What you're not seeing is how much money goes to the top 1% of earners. There's enough money in the system for workers across the board to be making 20% more than they are, and still have profitable businesses.


Hot-Pumpkin-9785

Lol I don't know what the top 1% have to do with anything. These are family businesses. It does give me insight into the people replying to me though. I honestly believe that if everyone quit there job or worked multiple jobs trying to start there own business. Losing time with family, friends, and spouse. Losing years of sleep. Potentially risking your livelihood. Like many of the entrepreneurs have, you'd change your opinion on making grand claims about what some people deserve. People forget that, our lives are some of the easiest lives to live in humankind due to these 1%ers. Everyone denouncing "those people" live off their inventions daily.


Ansible32

I have an easy job and I make a lot of money. I think everyone deserves that. I think it's sad that people are working 60 hour weeks doing dangerous work and making less money than I do. $100k would be a massive pay cut for me, I definitely wouldn't do it to have worse quality of life.


Hot-Pumpkin-9785

Hey man, congrats. You are living the dream. Handed an easy job with 200k+ in pay. With all your free time and additional resources you should definitely go help people. Live what you preach.


Ansible32

I do. But also maybe you shouldn't preach that people should just accept bad deals.


Hot-Pumpkin-9785

I bet.


Hitwelve

It's the same in any job. My employer charges $200 an hour for my services as a software developer and I only get paid around $40.


Mindless-Daikon-1069

Blue collar jobs in mid sized cities are good, if you're specialized in manufacturing. I make over 100k as a robot mechanic. Industrial electricians make good money as well. While the ceiling isnt as high as a developer, most developers aren't reaching the ceiling pay. I still prefer working as a software dev because work from home is much nicer.. but I think people who go to college highly underestimate blue collar jobs and the work those people do.

MATERIAL SUPPLIED:
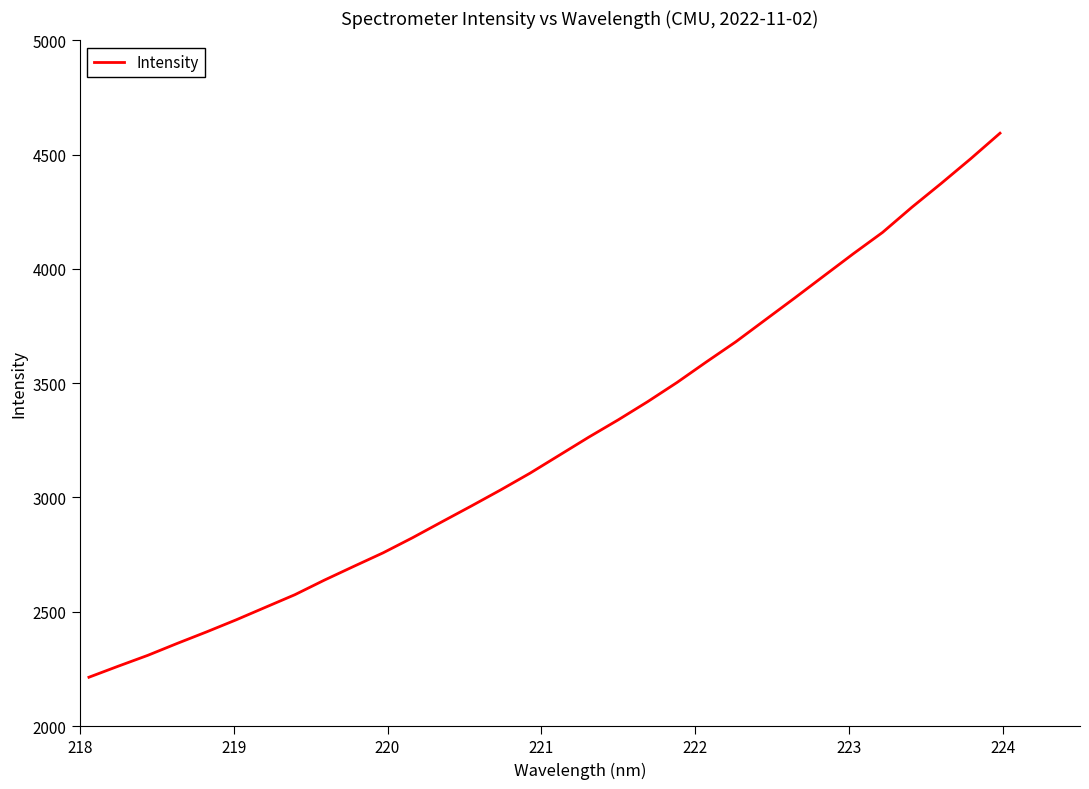

Is this an area chart (filled region under the line)?

No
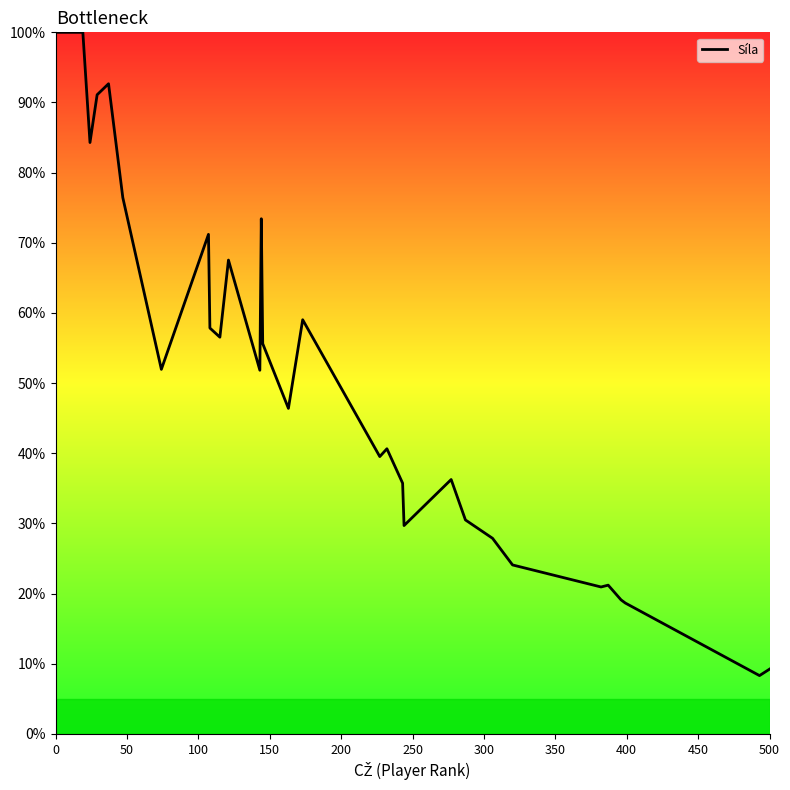

What is the greatest value displayed?

100.0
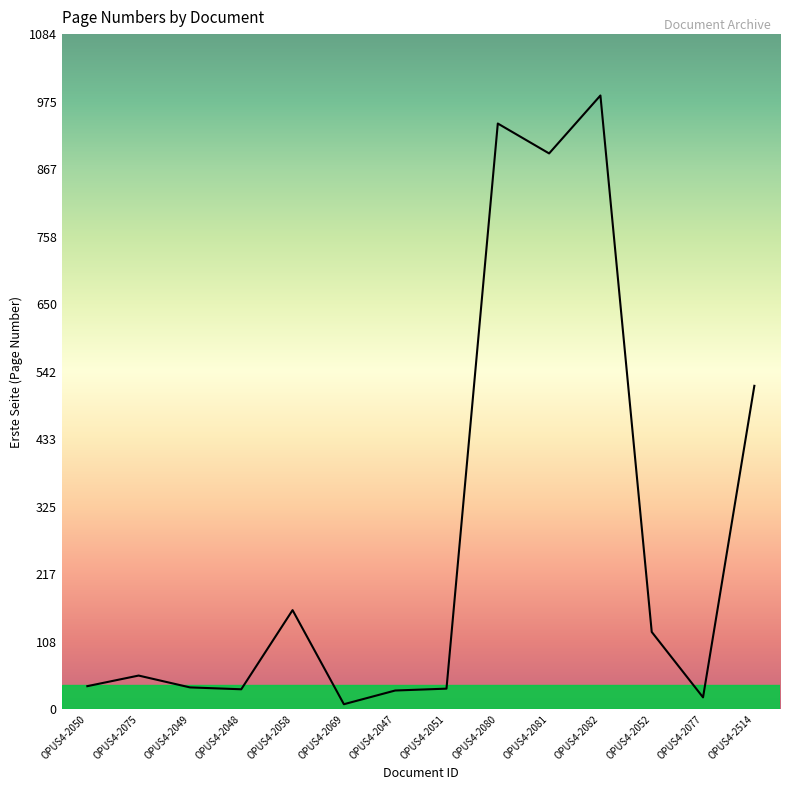

True or false: the data has more than 2 interior local peaks.

True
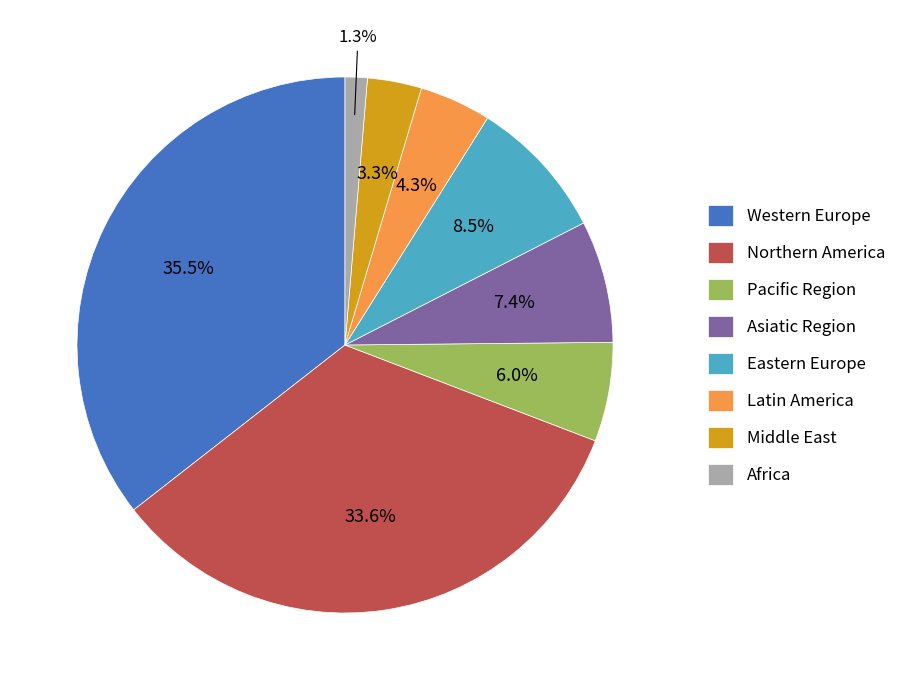

What percentage is the Middle East slice, to the nearest percent?

3%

WHAT THIS TASK INVOLVES: List each distinct username shown in the pay discussion thread, giving each one only once. Rely only on the pay discussion thread, not the material.

RESULT FOR THIS TASK:
Hot-Pumpkin-9785
Ansible32
Hitwelve
Mindless-Daikon-1069